(Beginning of Stored data)

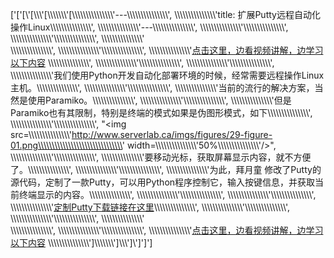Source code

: ['[\'[\\\'[\\\\\\\'[\\\\\\\\\\\\\\\'[\\\\\\\\\\\\\\\\\\\\\\\\\\\\\\\'---\\\\\\\\\\\\\\\\\\\\\\\\\\\\\\\', \\\\\\\\\\\\\\\\\\\\\\\\\\\\\\\'title: 扩展Putty远程自动化操作Linux\\\\\\\\\\\\\\\\\\\\\\\\\\\\\\\', \\\\\\\\\\\\\\\\\\\\\\\\\\\\\\\'---\\\\\\\\\\\\\\\\\\\\\\\\\\\\\\\', \\\\\\\\\\\\\\\\\\\\\\\\\\\\\\\'\\\\\\\\\\\\\\\\\\\\\\\\\\\\\\\', \\\\\\\\\\\\\\\\\\\\\\\\\\\\\\\'\\\\\\\\\\\\\\\\\\\\\\\\\\\\\\\', \\\\\\\\\\\\\\\\\\\\\\\\\\\\\\\'<br>\\\\\\\\\\\\\\\\\\\\\\\\\\\\\\\', \\\\\\\\\\\\\\\\\\\\\\\\\\\\\\\'\\\\\\\\\\\\\\\\\\\\\\\\\\\\\\\', \\\\\\\\\\\\\\\\\\\\\\\\\\\\\\\'[点击这里，边看视频讲解，边学习以下内容](https://www.bilibili.com/video/av74106411/?p=48) \\\\\\\\\\\\\\\\\\\\\\\\\\\\\\\', \\\\\\\\\\\\\\\\\\\\\\\\\\\\\\\'\\\\\\\\\\\\\\\\\\\\\\\\\\\\\\\', \\\\\\\\\\\\\\\\\\\\\\\\\\\\\\\'\\\\\\\\\\\\\\\\\\\\\\\\\\\\\\\', \\\\\\\\\\\\\\\\\\\\\\\\\\\\\\\'我们使用Python开发自动化部署环境的时候，经常需要远程操作Linux主机。\\\\\\\\\\\\\\\\\\\\\\\\\\\\\\\', \\\\\\\\\\\\\\\\\\\\\\\\\\\\\\\'\\\\\\\\\\\\\\\\\\\\\\\\\\\\\\\', \\\\\\\\\\\\\\\\\\\\\\\\\\\\\\\'当前的流行的解决方案，当然是使用Paramiko。\\\\\\\\\\\\\\\\\\\\\\\\\\\\\\\', \\\\\\\\\\\\\\\\\\\\\\\\\\\\\\\'\\\\\\\\\\\\\\\\\\\\\\\\\\\\\\\', \\\\\\\\\\\\\\\\\\\\\\\\\\\\\\\'但是Paramiko也有其限制，特别是终端的模式如果是伪图形模式，如下\\\\\\\\\\\\\\\\\\\\\\\\\\\\\\\', \\\\\\\\\\\\\\\\\\\\\\\\\\\\\\\'\\\\\\\\\\\\\\\\\\\\\\\\\\\\\\\', "<img src=\\\\\\\\\\\\\\\\\\\\\\\\\\\\\\\'http://www.serverlab.ca/imgs/figures/29-figure-01.png\\\\\\\\\\\\\\\\\\\\\\\\\\\\\\\' width=\\\\\\\\\\\\\\\\\\\\\\\\\\\\\\\'50%\\\\\\\\\\\\\\\\\\\\\\\\\\\\\\\'/>", \\\\\\\\\\\\\\\\\\\\\\\\\\\\\\\'\\\\\\\\\\\\\\\\\\\\\\\\\\\\\\\', \\\\\\\\\\\\\\\\\\\\\\\\\\\\\\\'要移动光标，获取屏幕显示内容，就不方便了。\\\\\\\\\\\\\\\\\\\\\\\\\\\\\\\', \\\\\\\\\\\\\\\\\\\\\\\\\\\\\\\'\\\\\\\\\\\\\\\\\\\\\\\\\\\\\\\', \\\\\\\\\\\\\\\\\\\\\\\\\\\\\\\'为此，拜月童 修改了Putty的源代码，定制了一款Putty，可以用Python程序控制它，输入按键信息，并获取当前终端显示的内容。\\\\\\\\\\\\\\\\\\\\\\\\\\\\\\\', \\\\\\\\\\\\\\\\\\\\\\\\\\\\\\\'\\\\\\\\\\\\\\\\\\\\\\\\\\\\\\\', \\\\\\\\\\\\\\\\\\\\\\\\\\\\\\\'\\\\\\\\\\\\\\\\\\\\\\\\\\\\\\\', \\\\\\\\\\\\\\\\\\\\\\\\\\\\\\\'[定制Putty下载链接在这里]()\\\\\\\\\\\\\\\\\\\\\\\\\\\\\\\', \\\\\\\\\\\\\\\\\\\\\\\\\\\\\\\'\\\\\\\\\\\\\\\\\\\\\\\\\\\\\\\', \\\\\\\\\\\\\\\\\\\\\\\\\\\\\\\'\\\\\\\\\\\\\\\\\\\\\\\\\\\\\\\', \\\\\\\\\\\\\\\\\\\\\\\\\\\\\\\'<br>\\\\\\\\\\\\\\\\\\\\\\\\\\\\\\\', \\\\\\\\\\\\\\\\\\\\\\\\\\\\\\\'\\\\\\\\\\\\\\\\\\\\\\\\\\\\\\\', \\\\\\\\\\\\\\\\\\\\\\\\\\\\\\\'[点击这里，边看视频讲解，边学习以下内容](https://www.bilibili.com/video/av74106411/?p=49) \\\\\\\\\\\\\\\\\\\\\\\\\\\\\\\']\\\\\\\\\\\\\\\']\\\\\\\']\\\']\']']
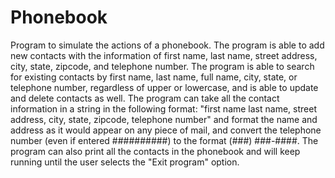 # Phonebook
Program to simulate the actions of a phonebook.  The program is able to add new contacts with the information of first name, last name, 
street address, city, state, zipcode, and telephone number.  The program is able to search for existing contacts by first name, last name, 
full name, city, state, or telephone number, regardless of upper or lowercase, and is able to update and delete contacts as well.  The 
program can take all the contact information in a string in the following format: "first name last name, street address, city, state, 
zipcode, telephone number" and format the name and address as it would appear on any piece of mail, and convert the telephone number (even if entered ##########) to the format (###) ###-####.  The program can also print all the contacts in the phonebook and will keep running until the user selects the "Exit program" option.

(End of Stored data)

Pick out every line of the records that contains the word "contacts".

Program to simulate the actions of a phonebook.  The program is able to add new contacts with the information of first name, last name, 
street address, city, state, zipcode, and telephone number.  The program is able to search for existing contacts by first name, last name, 
full name, city, state, or telephone number, regardless of upper or lowercase, and is able to update and delete contacts as well.  The 
zipcode, telephone number" and format the name and address as it would appear on any piece of mail, and convert the telephone number (even if entered ##########) to the format (###) ###-####.  The program can also print all the contacts in the phonebook and will keep running until the user selects the "Exit program" option.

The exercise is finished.